(Data for this exercise Opens)
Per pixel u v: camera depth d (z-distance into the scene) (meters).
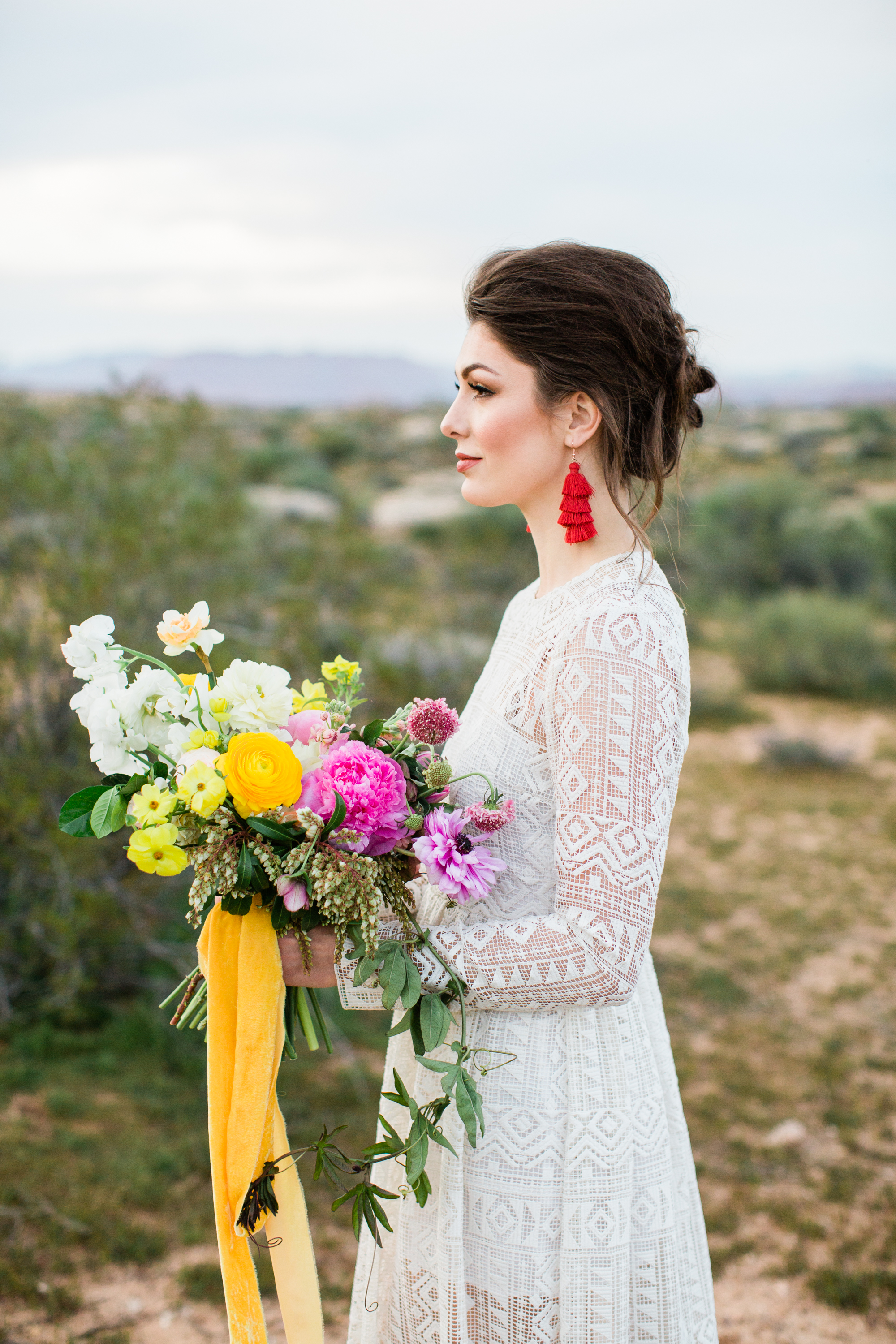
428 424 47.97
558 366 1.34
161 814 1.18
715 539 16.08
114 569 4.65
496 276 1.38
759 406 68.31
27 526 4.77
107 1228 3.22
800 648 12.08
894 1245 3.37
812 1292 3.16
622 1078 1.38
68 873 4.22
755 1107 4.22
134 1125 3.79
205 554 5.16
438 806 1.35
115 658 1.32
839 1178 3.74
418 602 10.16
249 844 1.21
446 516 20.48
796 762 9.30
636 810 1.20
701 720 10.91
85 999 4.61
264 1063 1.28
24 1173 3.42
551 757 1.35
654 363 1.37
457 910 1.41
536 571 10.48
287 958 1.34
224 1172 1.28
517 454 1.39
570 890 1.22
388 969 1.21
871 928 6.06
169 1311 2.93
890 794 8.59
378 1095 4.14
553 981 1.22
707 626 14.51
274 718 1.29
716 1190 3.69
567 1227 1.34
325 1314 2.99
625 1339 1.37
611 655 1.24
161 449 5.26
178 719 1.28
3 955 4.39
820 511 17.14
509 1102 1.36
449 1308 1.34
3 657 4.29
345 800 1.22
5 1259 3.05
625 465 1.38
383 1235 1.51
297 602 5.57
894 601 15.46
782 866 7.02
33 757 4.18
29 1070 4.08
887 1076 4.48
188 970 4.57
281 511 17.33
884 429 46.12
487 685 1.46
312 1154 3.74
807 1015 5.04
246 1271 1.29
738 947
(Data for this exercise Closes)
_Assignment:_ Copy exactly what appears in the entries, beginning with the first line and ending with the line that has "274 718 1.29", but not the pictures.

_Task result:_
Per pixel u v: camera depth d (z-distance into the scene) (meters).
428 424 47.97
558 366 1.34
161 814 1.18
715 539 16.08
114 569 4.65
496 276 1.38
759 406 68.31
27 526 4.77
107 1228 3.22
800 648 12.08
894 1245 3.37
812 1292 3.16
622 1078 1.38
68 873 4.22
755 1107 4.22
134 1125 3.79
205 554 5.16
438 806 1.35
115 658 1.32
839 1178 3.74
418 602 10.16
249 844 1.21
446 516 20.48
796 762 9.30
636 810 1.20
701 720 10.91
85 999 4.61
264 1063 1.28
24 1173 3.42
551 757 1.35
654 363 1.37
457 910 1.41
536 571 10.48
287 958 1.34
224 1172 1.28
517 454 1.39
570 890 1.22
388 969 1.21
871 928 6.06
169 1311 2.93
890 794 8.59
378 1095 4.14
553 981 1.22
707 626 14.51
274 718 1.29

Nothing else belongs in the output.